Pero el arte no viajaba solo. Su
compañero de camino, Jarig, resultó ser músico, y no cualquier músico, sino un
apasionado de las melodías tradicionales, un alma afinada a las notas antiguas
que también resuenan en mi propia memoria. Al intercambiar impresiones sobre
nuestras afinidades musicales, surgió de forma natural un intercambio de
materiales: grabaciones, partituras, recuerdos convertidos en sonidos.
Mientras las notas flotaban en el aire, como si el albergue se transformara en una sala de conciertos sin muros, Anne-Marie se sumó con una coreografía tan personal como expresiva, danzando con gracia en un rincón del comedor. Su cuerpo se movía al ritmo de las flautas, y por un momento, todos los ruidos del día —el cansancio de las mochilas, las ampollas, el sudor, los kilómetros— desaparecieron.

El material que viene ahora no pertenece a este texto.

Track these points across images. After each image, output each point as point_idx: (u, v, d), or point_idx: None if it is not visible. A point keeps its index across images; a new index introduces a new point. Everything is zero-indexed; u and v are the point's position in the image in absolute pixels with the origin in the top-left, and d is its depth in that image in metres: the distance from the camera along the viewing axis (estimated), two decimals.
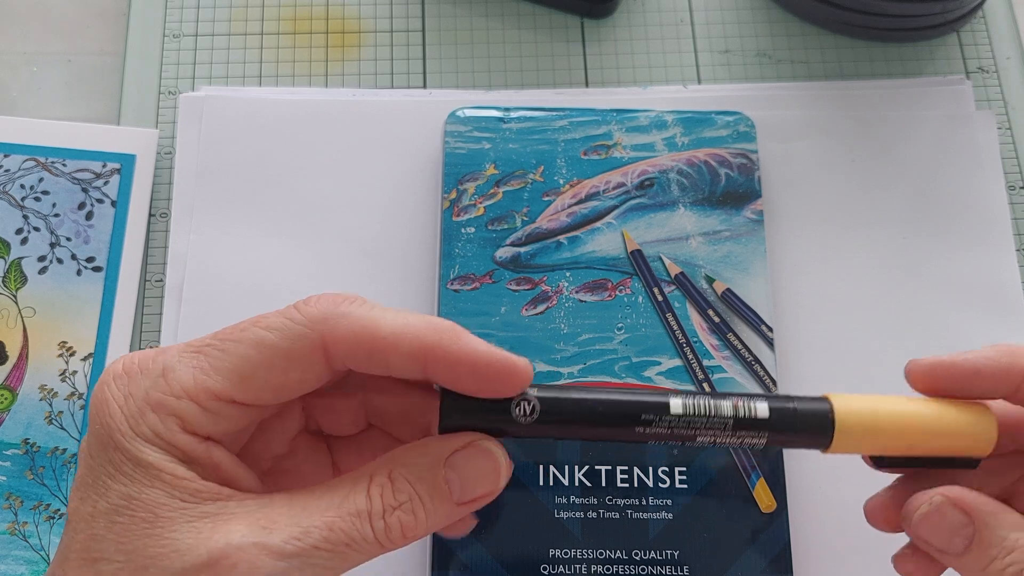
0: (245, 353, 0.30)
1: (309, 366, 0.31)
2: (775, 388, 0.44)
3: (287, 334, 0.30)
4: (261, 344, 0.30)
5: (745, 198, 0.47)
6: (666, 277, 0.46)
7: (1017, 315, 0.47)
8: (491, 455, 0.31)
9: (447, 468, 0.31)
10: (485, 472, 0.31)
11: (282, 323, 0.31)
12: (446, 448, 0.31)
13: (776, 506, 0.42)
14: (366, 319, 0.31)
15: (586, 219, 0.47)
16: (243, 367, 0.30)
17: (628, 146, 0.48)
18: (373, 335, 0.30)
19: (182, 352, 0.31)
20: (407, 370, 0.31)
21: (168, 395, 0.30)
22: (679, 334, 0.45)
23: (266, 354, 0.30)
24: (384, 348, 0.30)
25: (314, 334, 0.30)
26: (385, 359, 0.31)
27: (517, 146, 0.48)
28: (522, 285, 0.45)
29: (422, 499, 0.30)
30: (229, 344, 0.31)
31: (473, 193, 0.47)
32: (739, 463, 0.42)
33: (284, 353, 0.30)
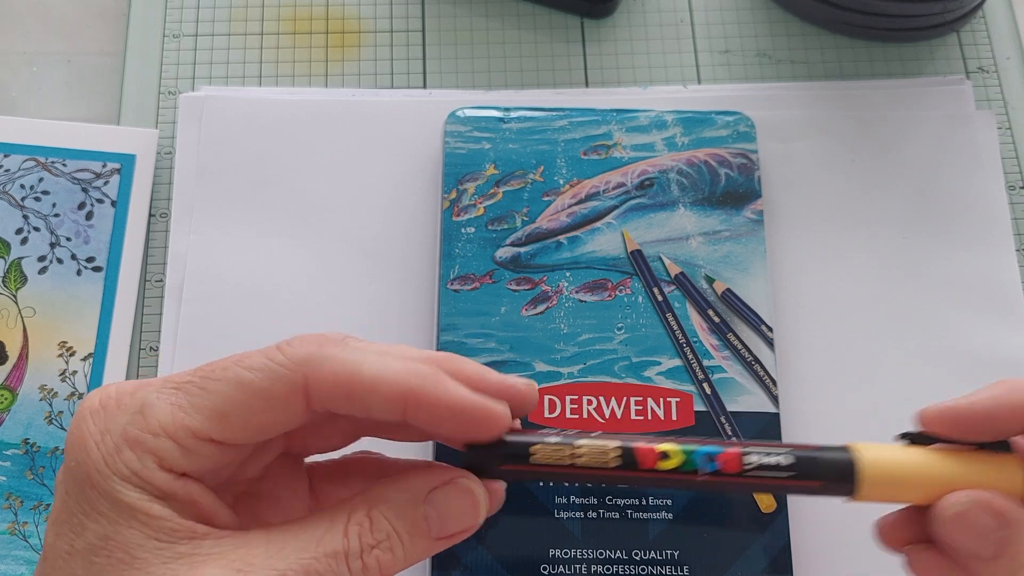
0: (225, 392, 0.30)
1: (289, 408, 0.30)
2: (775, 388, 0.44)
3: (268, 375, 0.30)
4: (242, 384, 0.30)
5: (745, 198, 0.47)
6: (666, 277, 0.46)
7: (1017, 315, 0.47)
8: (470, 493, 0.31)
9: (427, 505, 0.31)
10: (464, 509, 0.31)
11: (264, 363, 0.30)
12: (426, 485, 0.31)
13: (776, 506, 0.42)
14: (348, 362, 0.30)
15: (586, 219, 0.47)
16: (223, 406, 0.30)
17: (628, 146, 0.48)
18: (353, 379, 0.30)
19: (161, 388, 0.31)
20: (387, 413, 0.31)
21: (146, 432, 0.30)
22: (679, 334, 0.45)
23: (246, 394, 0.30)
24: (364, 392, 0.30)
25: (296, 376, 0.30)
26: (365, 403, 0.30)
27: (517, 146, 0.48)
28: (522, 285, 0.45)
29: (400, 536, 0.30)
30: (210, 382, 0.30)
31: (473, 193, 0.47)
32: None
33: (264, 394, 0.30)
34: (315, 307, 0.46)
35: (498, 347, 0.44)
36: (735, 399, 0.44)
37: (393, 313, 0.46)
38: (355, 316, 0.46)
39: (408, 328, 0.46)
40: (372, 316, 0.46)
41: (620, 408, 0.43)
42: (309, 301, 0.46)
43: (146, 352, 0.46)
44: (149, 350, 0.46)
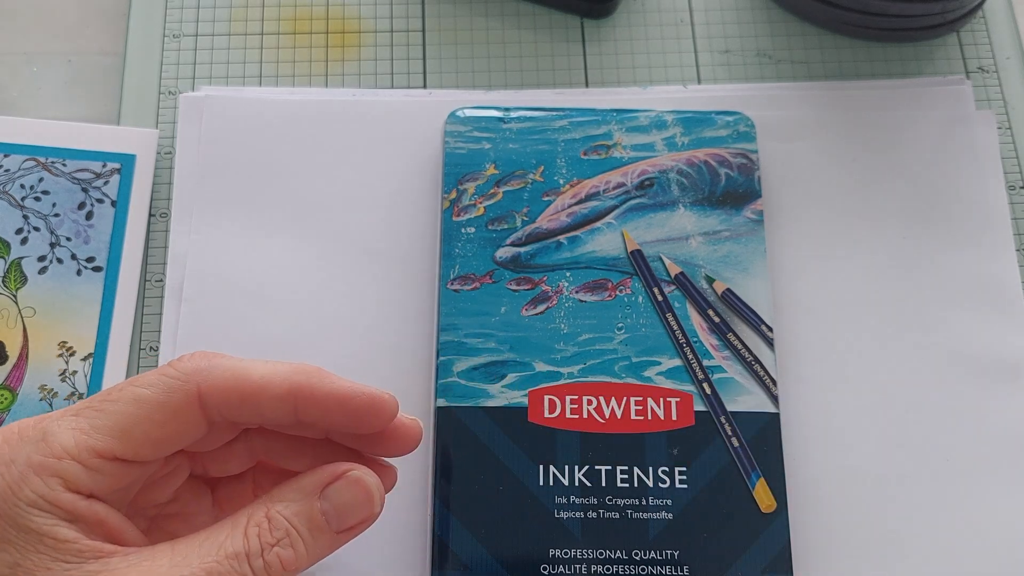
0: (123, 410, 0.32)
1: (186, 417, 0.32)
2: (775, 388, 0.44)
3: (163, 388, 0.32)
4: (138, 400, 0.32)
5: (745, 198, 0.47)
6: (666, 277, 0.46)
7: (1017, 314, 0.47)
8: (362, 483, 0.33)
9: (322, 500, 0.32)
10: (359, 501, 0.32)
11: (157, 379, 0.32)
12: (319, 481, 0.32)
13: (776, 506, 0.42)
14: (237, 368, 0.33)
15: (586, 219, 0.47)
16: (122, 423, 0.31)
17: (628, 146, 0.48)
18: (244, 382, 0.32)
19: (61, 417, 0.32)
20: (279, 413, 0.33)
21: (49, 457, 0.31)
22: (679, 334, 0.45)
23: (144, 409, 0.32)
24: (255, 392, 0.32)
25: (189, 385, 0.32)
26: (257, 404, 0.33)
27: (517, 146, 0.48)
28: (522, 285, 0.45)
29: (300, 533, 0.31)
30: (107, 404, 0.32)
31: (473, 193, 0.47)
32: (739, 463, 0.42)
33: (161, 406, 0.32)
34: (314, 306, 0.46)
35: (498, 347, 0.44)
36: (735, 399, 0.43)
37: (392, 313, 0.46)
38: (354, 316, 0.46)
39: (407, 328, 0.46)
40: (371, 316, 0.46)
41: (620, 408, 0.43)
42: (308, 300, 0.46)
43: (146, 352, 0.46)
44: (149, 350, 0.46)
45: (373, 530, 0.35)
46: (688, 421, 0.43)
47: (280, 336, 0.46)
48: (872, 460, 0.44)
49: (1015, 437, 0.45)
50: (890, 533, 0.43)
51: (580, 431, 0.43)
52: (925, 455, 0.45)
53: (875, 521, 0.43)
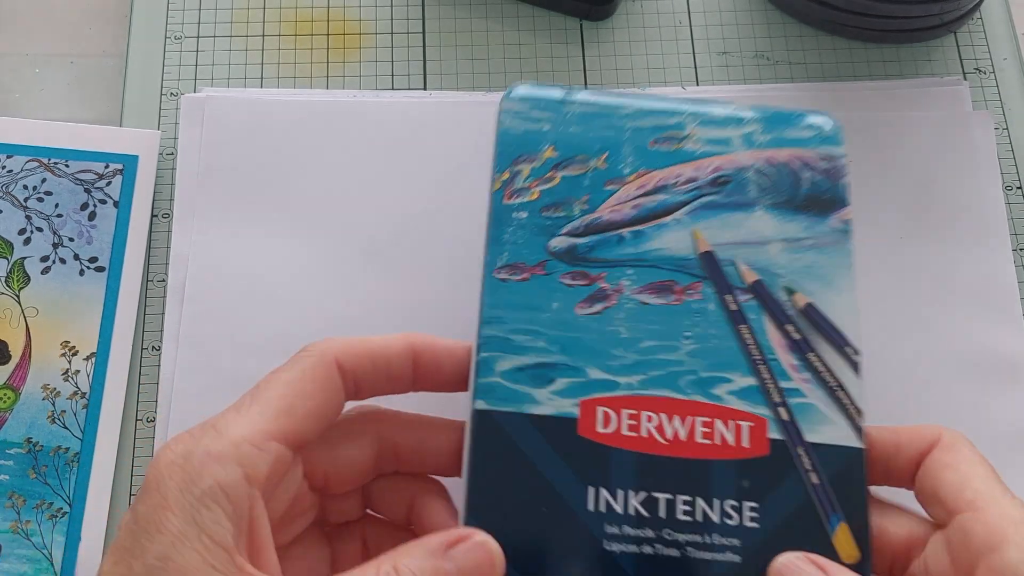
0: (281, 393, 0.34)
1: (331, 386, 0.35)
2: (860, 419, 0.38)
3: (306, 366, 0.35)
4: (288, 382, 0.34)
5: (831, 205, 0.42)
6: (740, 284, 0.40)
7: (1014, 315, 0.47)
8: (486, 547, 0.33)
9: (447, 561, 0.33)
10: (482, 565, 0.33)
11: (297, 362, 0.35)
12: (444, 541, 0.33)
13: (859, 556, 0.36)
14: (358, 339, 0.36)
15: (653, 213, 0.41)
16: (284, 404, 0.33)
17: (702, 139, 0.43)
18: (369, 345, 0.36)
19: (225, 413, 0.34)
20: (402, 368, 0.36)
21: (228, 444, 0.32)
22: (754, 349, 0.39)
23: (296, 387, 0.34)
24: (381, 351, 0.36)
25: (327, 357, 0.35)
26: (385, 361, 0.36)
27: (579, 129, 0.42)
28: (578, 280, 0.40)
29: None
30: (260, 393, 0.34)
31: (528, 176, 0.42)
32: (818, 502, 0.37)
33: (311, 380, 0.34)
34: (315, 306, 0.47)
35: (547, 347, 0.39)
36: (815, 428, 0.38)
37: (393, 313, 0.47)
38: (354, 315, 0.47)
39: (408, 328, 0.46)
40: (371, 316, 0.47)
41: (684, 428, 0.38)
42: (309, 300, 0.47)
43: (148, 352, 0.46)
44: (151, 349, 0.46)
45: None
46: (761, 450, 0.37)
47: (281, 336, 0.46)
48: None
49: (1013, 437, 0.45)
50: None
51: (637, 451, 0.37)
52: None
53: None
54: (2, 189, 0.48)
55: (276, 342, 0.46)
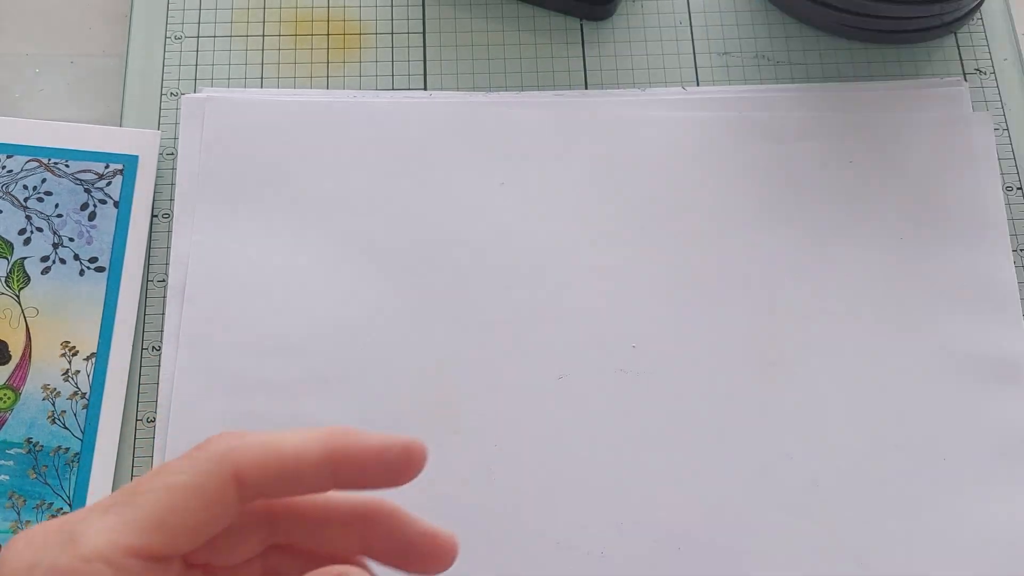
0: (156, 501, 0.30)
1: (222, 500, 0.30)
2: None
3: (197, 473, 0.30)
4: (172, 489, 0.30)
5: None
6: None
7: (1013, 314, 0.47)
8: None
9: None
10: None
11: (189, 464, 0.30)
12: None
13: None
14: (268, 441, 0.31)
15: None
16: (158, 515, 0.29)
17: None
18: (279, 453, 0.31)
19: (87, 515, 0.30)
20: (318, 478, 0.31)
21: (77, 559, 0.28)
22: None
23: (179, 497, 0.30)
24: (293, 461, 0.31)
25: (223, 467, 0.30)
26: (296, 472, 0.31)
27: None
28: None
29: None
30: (138, 497, 0.30)
31: None
32: None
33: (197, 492, 0.30)
34: (315, 306, 0.47)
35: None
36: None
37: (394, 313, 0.47)
38: (354, 316, 0.47)
39: (409, 328, 0.46)
40: (371, 316, 0.47)
41: None
42: (309, 300, 0.47)
43: (148, 352, 0.46)
44: (151, 350, 0.46)
45: None
46: None
47: (281, 336, 0.46)
48: (869, 459, 0.45)
49: (1012, 436, 0.45)
50: (887, 531, 0.43)
51: None
52: (922, 455, 0.45)
53: (872, 519, 0.44)
54: (2, 189, 0.48)
55: (276, 342, 0.46)
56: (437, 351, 0.46)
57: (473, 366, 0.46)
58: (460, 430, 0.45)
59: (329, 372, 0.45)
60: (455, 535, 0.33)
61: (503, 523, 0.43)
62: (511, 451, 0.44)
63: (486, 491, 0.44)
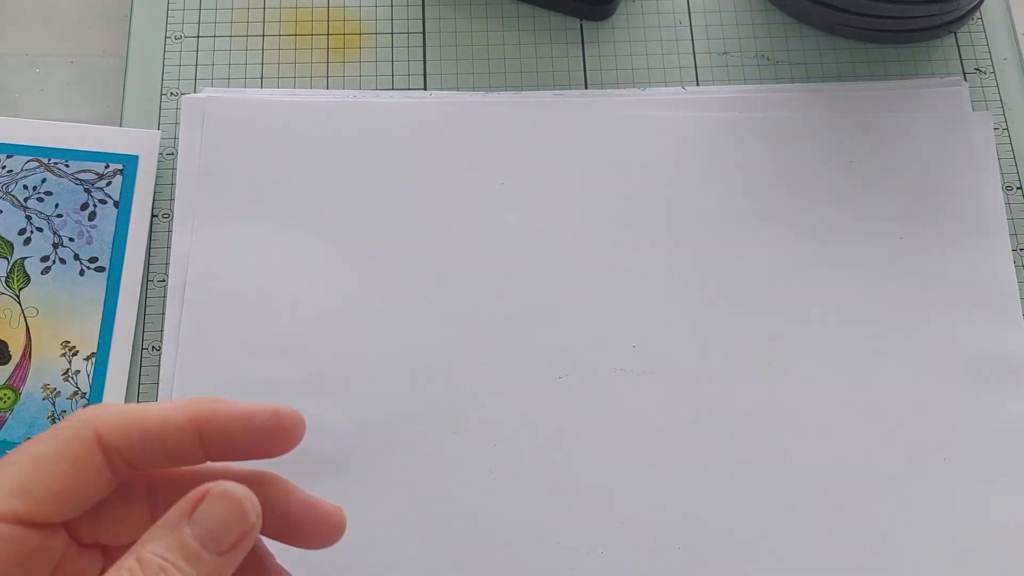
0: (20, 470, 0.30)
1: (88, 465, 0.30)
2: None
3: (58, 438, 0.30)
4: (34, 456, 0.30)
5: None
6: None
7: (1013, 315, 0.47)
8: (228, 497, 0.30)
9: (191, 526, 0.30)
10: (230, 516, 0.30)
11: (51, 434, 0.30)
12: (184, 508, 0.30)
13: None
14: (133, 407, 0.31)
15: None
16: (21, 482, 0.29)
17: None
18: (142, 418, 0.31)
19: None
20: (184, 444, 0.31)
21: None
22: None
23: (42, 464, 0.30)
24: (156, 425, 0.31)
25: (86, 431, 0.30)
26: (160, 437, 0.31)
27: None
28: None
29: (176, 565, 0.29)
30: (2, 468, 0.30)
31: None
32: None
33: (59, 457, 0.30)
34: (314, 306, 0.47)
35: None
36: None
37: (394, 313, 0.47)
38: (355, 315, 0.47)
39: (410, 328, 0.46)
40: (372, 316, 0.47)
41: None
42: (309, 300, 0.47)
43: (148, 352, 0.46)
44: (151, 350, 0.46)
45: None
46: None
47: (281, 336, 0.46)
48: (869, 459, 0.45)
49: (1012, 436, 0.45)
50: (887, 532, 0.44)
51: None
52: (923, 454, 0.45)
53: (872, 519, 0.44)
54: (2, 189, 0.48)
55: (276, 342, 0.46)
56: (437, 351, 0.46)
57: (473, 366, 0.46)
58: (460, 430, 0.45)
59: (329, 372, 0.45)
60: (342, 508, 0.33)
61: (503, 523, 0.43)
62: (511, 451, 0.44)
63: (486, 491, 0.44)
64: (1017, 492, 0.44)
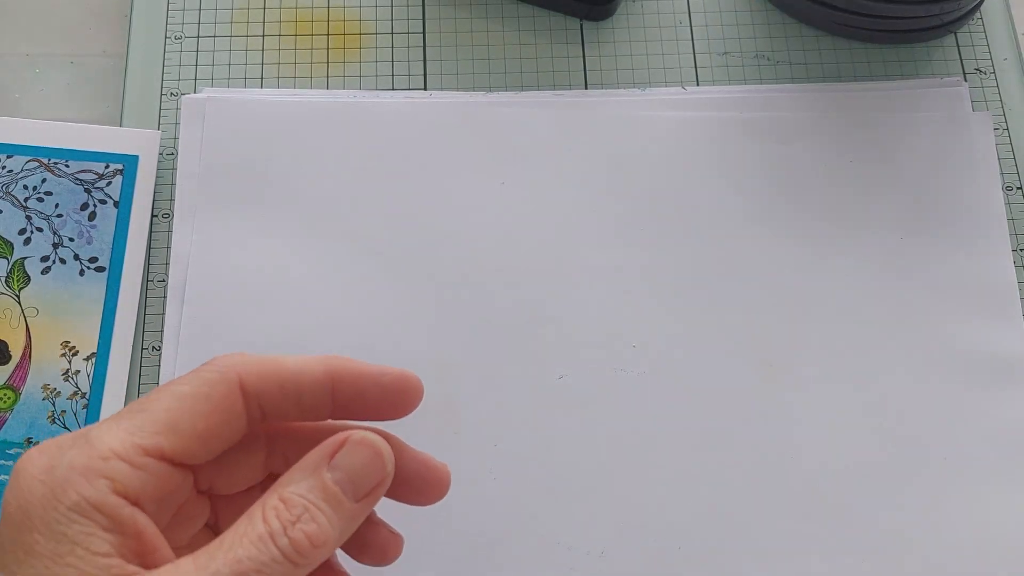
0: (167, 407, 0.30)
1: (230, 409, 0.31)
2: None
3: (204, 381, 0.31)
4: (181, 396, 0.31)
5: None
6: None
7: (1013, 314, 0.47)
8: (367, 443, 0.31)
9: (331, 471, 0.31)
10: (369, 463, 0.31)
11: (195, 376, 0.31)
12: (324, 453, 0.31)
13: None
14: (272, 359, 0.32)
15: None
16: (167, 419, 0.30)
17: None
18: (282, 367, 0.32)
19: (101, 423, 0.31)
20: (317, 395, 0.32)
21: (95, 458, 0.29)
22: None
23: (187, 403, 0.31)
24: (293, 376, 0.32)
25: (229, 376, 0.31)
26: (296, 387, 0.32)
27: None
28: None
29: (318, 506, 0.30)
30: (148, 403, 0.31)
31: None
32: None
33: (205, 397, 0.31)
34: (316, 307, 0.47)
35: None
36: None
37: (395, 313, 0.47)
38: (355, 316, 0.47)
39: (410, 328, 0.46)
40: (373, 316, 0.47)
41: None
42: (309, 300, 0.47)
43: (148, 352, 0.46)
44: (151, 350, 0.46)
45: None
46: None
47: (282, 336, 0.46)
48: (869, 459, 0.45)
49: (1012, 436, 0.45)
50: (887, 531, 0.44)
51: None
52: (922, 454, 0.45)
53: (872, 519, 0.44)
54: (2, 189, 0.48)
55: (276, 342, 0.46)
56: (437, 351, 0.46)
57: (473, 366, 0.46)
58: (460, 430, 0.45)
59: None
60: (447, 465, 0.34)
61: (503, 523, 0.43)
62: (511, 451, 0.44)
63: (486, 491, 0.44)
64: (1017, 492, 0.44)
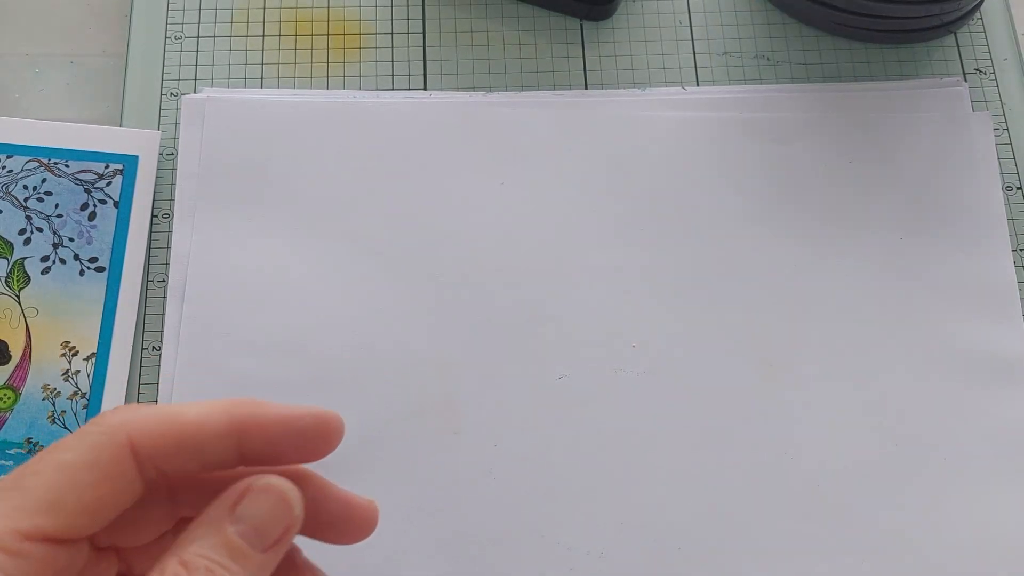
0: (48, 482, 0.27)
1: (120, 474, 0.28)
2: None
3: (89, 446, 0.28)
4: (64, 467, 0.27)
5: None
6: None
7: (1013, 314, 0.47)
8: (272, 490, 0.28)
9: (234, 524, 0.28)
10: (273, 509, 0.28)
11: (81, 440, 0.28)
12: (227, 504, 0.28)
13: None
14: (167, 411, 0.29)
15: None
16: (49, 497, 0.27)
17: None
18: (179, 422, 0.28)
19: None
20: (221, 450, 0.29)
21: None
22: None
23: (71, 474, 0.27)
24: (193, 432, 0.28)
25: (118, 437, 0.28)
26: (197, 444, 0.29)
27: None
28: None
29: (223, 564, 0.28)
30: (28, 479, 0.27)
31: None
32: None
33: (91, 466, 0.27)
34: (316, 307, 0.47)
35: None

Allí, en ese humilde albergue de
Tordesillas, se conjuraron la música, la pintura y la danza, y se convirtieron
en un regalo inesperado, un momento de comunión que difícilmente olvidaré de
estos dos peregrinos franceses. Fue una lección silenciosa sobre lo que puede
ser el Camino: una vía de encuentro, de expresión, de humanidad compartida.